--- Short exercise 1 ---
Could you set down, word for word, everything in the regression discontinuity text below from "6.1 Sharp RD" down to "threshold or cutoff."?

───── Text to read

Angrist Ch.6 - Regression Discontinuity Designs

Chapter 6: Regression Discontinuity Designs

한국어

Angrist & Pischke, Mostly Harmless Econometrics — Chapter 6

"The more rules, the tinier the rules, the more arbitrary they are, the better." — Douglas Adams

Core Message

Regression Discontinuity (RD) exploits precise knowledge of the rules determining treatment. In a rule-based world, some rules are arbitrary and therefore provide good natural experiments. The key insight: if treatment switches on/off at a known cutoff, units just above and just below the cutoff are essentially comparable — like a local randomized experiment.

Two flavors of RD:

Sharp RD: Treatment is a deterministic function of a running variable — crossing the cutoff switches treatment on/off completely
Fuzzy RD: Crossing the cutoff changes the probability of treatment — leads to an IV setup

6.1 Sharp RD

The Setup

Sharp RD is used when treatment status is a deterministic and discontinuous function of a covariate x_i (the "running variable" or "forcing variable"):

d_i = 1(x_i ≥ x₀) = { 1 if x_i ≥ x₀
{ 0 if x_i < x₀

where x₀ is a known threshold or cutoff.

──────────
───── Dataset rows

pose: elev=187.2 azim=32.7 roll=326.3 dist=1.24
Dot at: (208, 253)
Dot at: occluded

──────────
───── Dataset rows

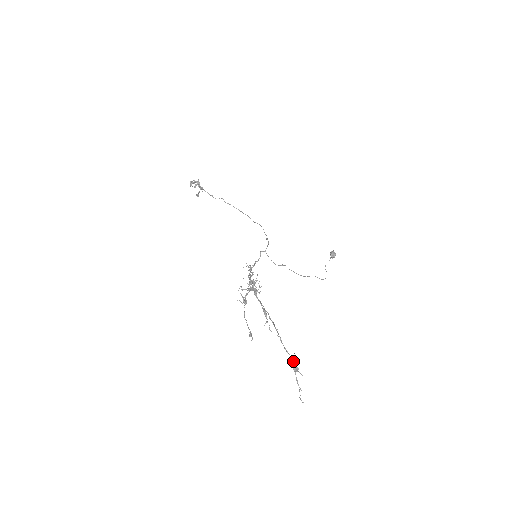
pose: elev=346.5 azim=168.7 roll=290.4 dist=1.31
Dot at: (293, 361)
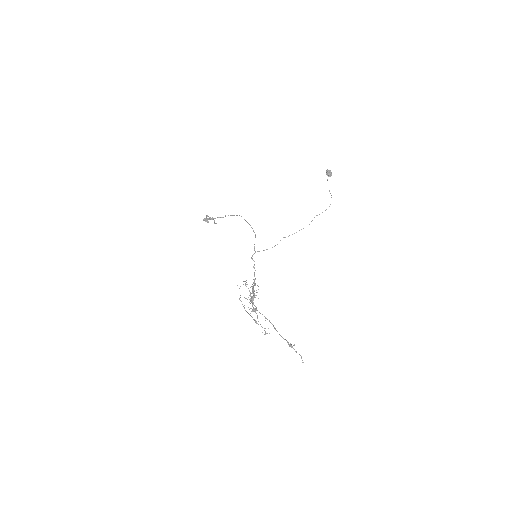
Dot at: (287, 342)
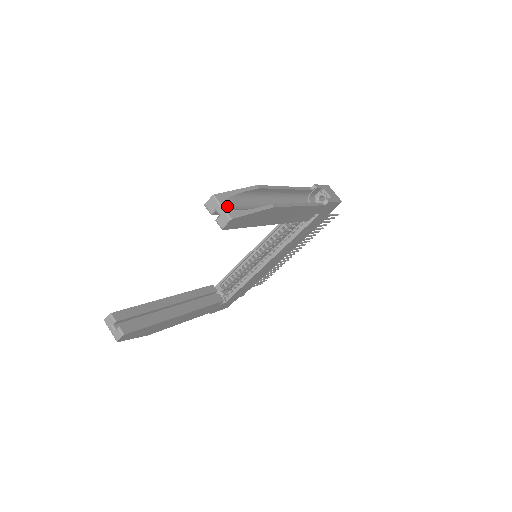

──────────

--- Short exercise 2 ---
Can you extract, unchanged, everything in the entries above from the line containing "pose: elev=346.5 azim=168.7" down to the line containing "Dot at: (287, 342)", including both of those lines but leaving out the pictures?

--- Full solution 1 ---
6.1 Sharp RD

The Setup

Sharp RD is used when treatment status is a deterministic and discontinuous function of a covariate x_i (the "running variable" or "forcing variable"):

d_i = 1(x_i ≥ x₀) = { 1 if x_i ≥ x₀
{ 0 if x_i < x₀

where x₀ is a known threshold or cutoff.

--- Full solution 2 ---
pose: elev=346.5 azim=168.7 roll=290.4 dist=1.31
Dot at: (293, 361)
Dot at: (287, 342)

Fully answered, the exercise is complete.